Re: [PATCH V2 5/7] rcu: wrap usages of rcu_read_lock_nesting

From: Paul E. McKenney
Date: Fri Nov 15 2019 - 17:25:06 EST


On Sat, Nov 02, 2019 at 12:45:57PM +0000, Lai Jiangshan wrote:
> Prepare for using percpu rcu_preempt_depth on x86

This one makes a lot of sense just by itself -- I probably should have
done something like this years ago. I hand-applied this due to conflicts
from not having the earlier commits. Please see comments inline.
The resulting patch is at the end, so please let me know if I messed
anything up.

> Signed-off-by: Lai Jiangshan <laijs@xxxxxxxxxxxxxxxxx>
> ---
> kernel/rcu/tree_exp.h | 4 ++--
> kernel/rcu/tree_plugin.h | 43 ++++++++++++++++++++++++++--------------
> 2 files changed, 30 insertions(+), 17 deletions(-)

TASK 1: Quote all of the records below word for word, leaving out the pictures.

(Entries taken from a collection)
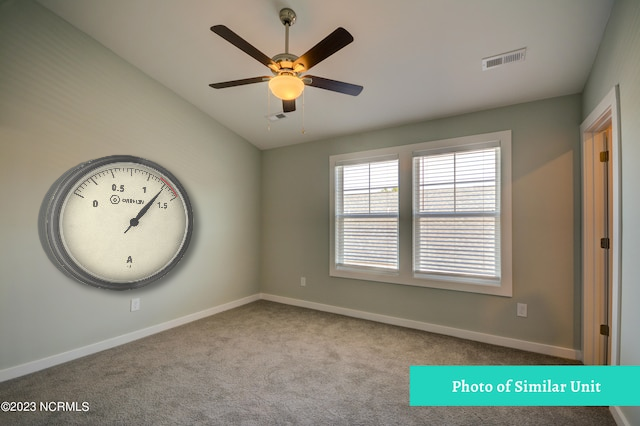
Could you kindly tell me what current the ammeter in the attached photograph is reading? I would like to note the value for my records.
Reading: 1.25 A
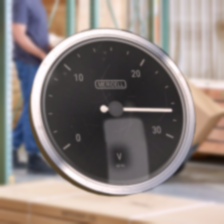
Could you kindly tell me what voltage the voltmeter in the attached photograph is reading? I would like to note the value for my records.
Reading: 27 V
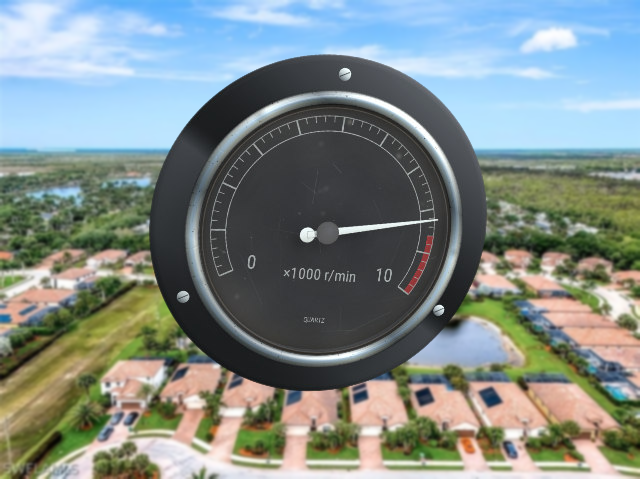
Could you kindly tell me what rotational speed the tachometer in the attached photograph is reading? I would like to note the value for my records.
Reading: 8200 rpm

TASK 2: Print the part of the patch review reply that starts at "This one makes" and ends at "insertions(+), 17 deletions(-)", keeping every word unchanged.

ANSWER BOX 1:
Could you kindly tell me what current the ammeter in the attached photograph is reading? I would like to note the value for my records.
Reading: 1.25 A
Could you kindly tell me what voltage the voltmeter in the attached photograph is reading? I would like to note the value for my records.
Reading: 27 V
Could you kindly tell me what rotational speed the tachometer in the attached photograph is reading? I would like to note the value for my records.
Reading: 8200 rpm

ANSWER BOX 2:
This one makes a lot of sense just by itself -- I probably should have
done something like this years ago. I hand-applied this due to conflicts
from not having the earlier commits. Please see comments inline.
The resulting patch is at the end, so please let me know if I messed
anything up.

> Signed-off-by: Lai Jiangshan <laijs@xxxxxxxxxxxxxxxxx>
> ---
> kernel/rcu/tree_exp.h | 4 ++--
> kernel/rcu/tree_plugin.h | 43 ++++++++++++++++++++++++++--------------
> 2 files changed, 30 insertions(+), 17 deletions(-)